**DOCUMENT PASSAGE:**
----------

Responding to a push from Texas’ own Ben Downs of Bryan Broadcasting, the FCC is slated this Friday to consider the adoption of a proposed rulemaking effort to allow AM stations to voluntarily convert to an all-digital operation. If they run with it, comments and reply comments will be due 60 days and 90 days, respectively, after the notice is published in the Federal Register.

Among the questions the FCC would likely ask cover everything from technical and operational considerations to programming aspects. But attorney David Oxenford, who did the legal work on Downs’ petition, notes that the draft NPRM suggests the commission “recognizes some of the potential benefits of the all-digital operation and identifies some of the likely early adaptors of any such technology” – beginning with AM stations that have an FM translator.

Such operations could continue to provide programming even to listeners without an AM Digital radio. And Downs himself notes that those who do have digital radios would continue to be served.

“We need to remember that this All-Digital mode is fully compatible with every HD radio that’s been sold since day 1,” he said. “It was baked into the HD Radio standard from the start.”

Downs characterizes all-digital as a means of letting AM stations compete in the music arena with any mainstream format.

----------

**DATASET CONTENT:**
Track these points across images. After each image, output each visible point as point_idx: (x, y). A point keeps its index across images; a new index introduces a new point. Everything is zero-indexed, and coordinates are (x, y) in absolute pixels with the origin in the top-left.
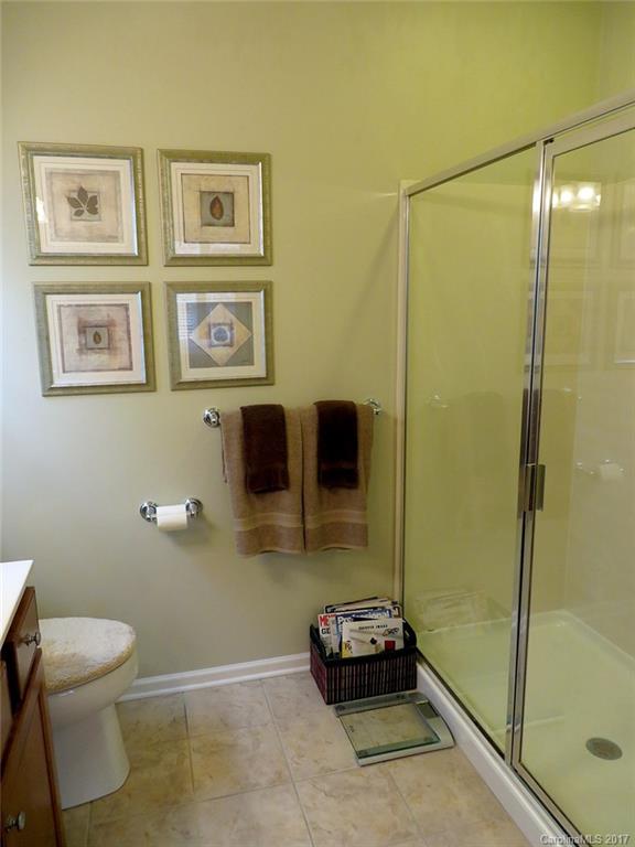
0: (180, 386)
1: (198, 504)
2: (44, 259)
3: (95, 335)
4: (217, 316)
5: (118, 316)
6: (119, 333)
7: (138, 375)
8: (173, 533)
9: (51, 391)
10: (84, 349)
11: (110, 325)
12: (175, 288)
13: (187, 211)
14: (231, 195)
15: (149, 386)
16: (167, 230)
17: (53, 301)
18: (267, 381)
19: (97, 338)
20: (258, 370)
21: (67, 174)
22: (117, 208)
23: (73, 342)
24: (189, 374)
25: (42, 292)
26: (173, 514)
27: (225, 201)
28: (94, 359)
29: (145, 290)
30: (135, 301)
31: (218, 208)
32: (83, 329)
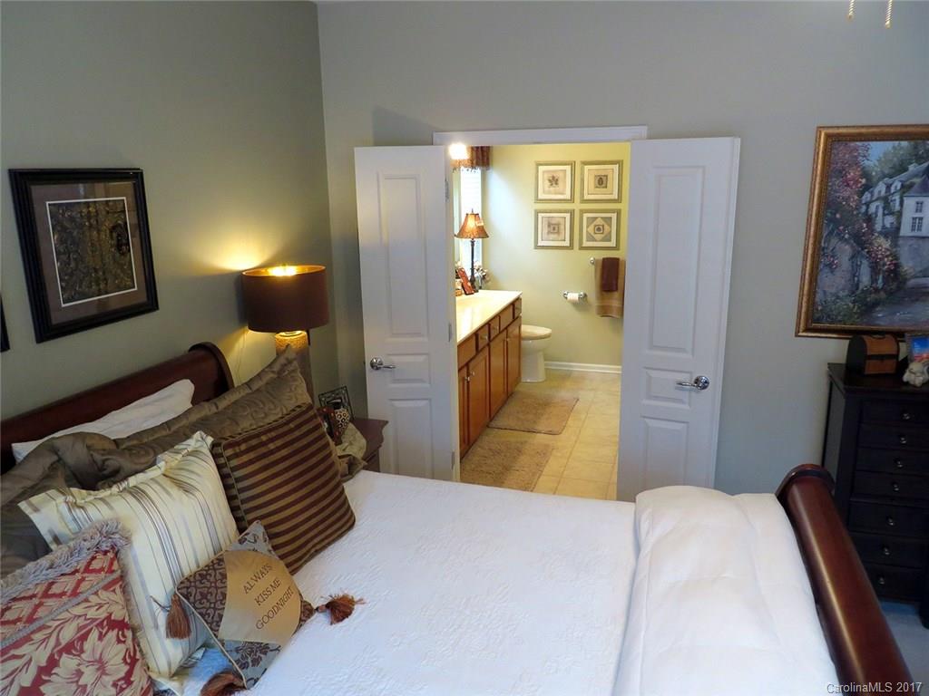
0: (581, 248)
1: (585, 295)
2: (538, 200)
3: (554, 228)
4: (599, 222)
5: (562, 221)
6: (562, 227)
7: (567, 243)
8: (574, 304)
9: (537, 247)
10: (549, 233)
11: (558, 224)
12: (582, 212)
13: (590, 182)
14: (607, 176)
15: (571, 247)
16: (582, 189)
17: (540, 215)
18: (617, 248)
19: (554, 229)
20: (613, 243)
21: (549, 172)
22: (565, 182)
23: (546, 231)
24: (586, 244)
25: (537, 213)
26: (574, 296)
27: (604, 179)
28: (552, 236)
29: (572, 213)
30: (568, 216)
31: (601, 181)
32: (549, 226)
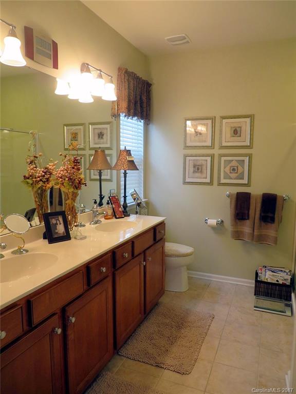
0: (220, 184)
1: (222, 221)
2: (186, 147)
3: (198, 168)
4: (234, 164)
5: (204, 163)
6: (204, 167)
7: (208, 180)
8: (213, 228)
9: (185, 183)
10: (194, 172)
11: (202, 165)
12: (221, 156)
13: (227, 132)
14: (240, 127)
15: (211, 183)
16: (221, 138)
17: (188, 158)
18: (248, 185)
19: (198, 169)
20: (245, 181)
23: (192, 170)
24: (223, 181)
25: (185, 156)
26: (213, 222)
27: (238, 129)
28: (197, 175)
29: (212, 156)
30: (209, 159)
31: (236, 132)
32: (194, 166)
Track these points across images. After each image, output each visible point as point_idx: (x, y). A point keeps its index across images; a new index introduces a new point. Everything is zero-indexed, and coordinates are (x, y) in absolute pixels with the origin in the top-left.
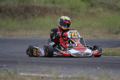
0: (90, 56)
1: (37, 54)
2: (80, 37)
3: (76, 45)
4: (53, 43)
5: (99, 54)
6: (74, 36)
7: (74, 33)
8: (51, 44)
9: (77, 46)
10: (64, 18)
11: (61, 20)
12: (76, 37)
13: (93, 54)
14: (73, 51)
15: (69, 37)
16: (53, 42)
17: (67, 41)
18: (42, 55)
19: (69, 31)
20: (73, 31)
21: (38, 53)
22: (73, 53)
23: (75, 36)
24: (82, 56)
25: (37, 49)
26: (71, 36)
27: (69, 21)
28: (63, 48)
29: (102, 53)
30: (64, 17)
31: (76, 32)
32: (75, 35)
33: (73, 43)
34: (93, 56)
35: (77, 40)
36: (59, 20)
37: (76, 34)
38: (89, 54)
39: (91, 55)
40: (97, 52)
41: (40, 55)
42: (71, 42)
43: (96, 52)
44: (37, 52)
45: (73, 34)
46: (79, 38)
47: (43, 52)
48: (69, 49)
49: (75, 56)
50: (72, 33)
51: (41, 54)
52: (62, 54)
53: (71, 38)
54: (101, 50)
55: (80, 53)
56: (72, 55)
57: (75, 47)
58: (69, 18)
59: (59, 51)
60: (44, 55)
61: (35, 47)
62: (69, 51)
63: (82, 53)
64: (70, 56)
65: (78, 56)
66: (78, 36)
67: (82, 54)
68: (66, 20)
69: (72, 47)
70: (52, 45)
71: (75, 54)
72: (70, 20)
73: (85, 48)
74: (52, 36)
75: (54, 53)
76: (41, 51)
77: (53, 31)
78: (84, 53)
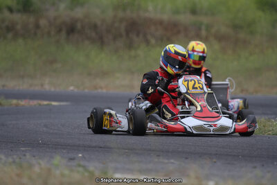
0: (228, 132)
1: (111, 126)
2: (206, 91)
3: (199, 109)
4: (147, 104)
5: (249, 130)
6: (194, 88)
7: (193, 82)
8: (141, 105)
9: (201, 111)
10: (173, 48)
12: (199, 91)
13: (235, 129)
14: (190, 122)
15: (183, 90)
16: (147, 102)
18: (123, 129)
19: (183, 78)
20: (193, 77)
21: (114, 124)
22: (191, 125)
23: (197, 88)
24: (212, 133)
25: (111, 115)
26: (188, 89)
27: (183, 56)
28: (170, 115)
29: (255, 127)
30: (172, 45)
31: (198, 80)
32: (197, 85)
33: (191, 104)
34: (237, 134)
35: (200, 98)
36: (163, 53)
37: (199, 83)
38: (227, 128)
39: (232, 130)
40: (244, 126)
41: (118, 129)
42: (186, 103)
43: (242, 124)
44: (111, 122)
45: (191, 84)
46: (205, 93)
47: (124, 123)
48: (183, 117)
49: (195, 132)
50: (188, 81)
51: (120, 127)
52: (166, 126)
53: (187, 93)
54: (254, 121)
55: (206, 126)
56: (189, 130)
57: (197, 114)
58: (184, 50)
59: (159, 122)
60: (126, 128)
61: (107, 111)
62: (183, 120)
63: (211, 126)
64: (185, 133)
65: (201, 134)
66: (202, 89)
67: (212, 129)
68: (177, 53)
69: (189, 113)
70: (144, 107)
71: (196, 128)
72: (185, 53)
73: (217, 115)
75: (149, 125)
76: (120, 119)
77: (147, 79)
78: (215, 125)
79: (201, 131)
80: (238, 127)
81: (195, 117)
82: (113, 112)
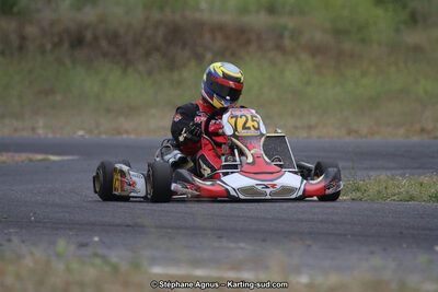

----------

Pick up the article on the FCC's all-digital AM proposal after its final sentence and continue it.

**ANSWER TO THIS TASK:**
“Imagine competing against a CHR FM with an analog, mono, AM signal. It wouldn’t be competitive, but with the MA3mode, it would have audio parity,” he said.

Downs expresses concerns that some questions included in the draft NPRM reflect the industry “may let perfect become the enemy of good” and that while “there are things that could be done better in MA3, it’s software and can be adjusted with the passage of time.”

Referencing a broadcast engineer for a major Radio group, Downs frames it as an option to consider.

“Do you take a chance with the 30 percent penetration of HD radios that exist in cars on the road today? Or the less than 10 percent of listeners who will listen to music on AM?

“Every day there are more and more AM HD receivers sold. Can we say the same about new AM listeners? I doubt it.”

Rather, Downs proposes that using the all-digital mode is a solution that just might be able to bring new listeners back to AM.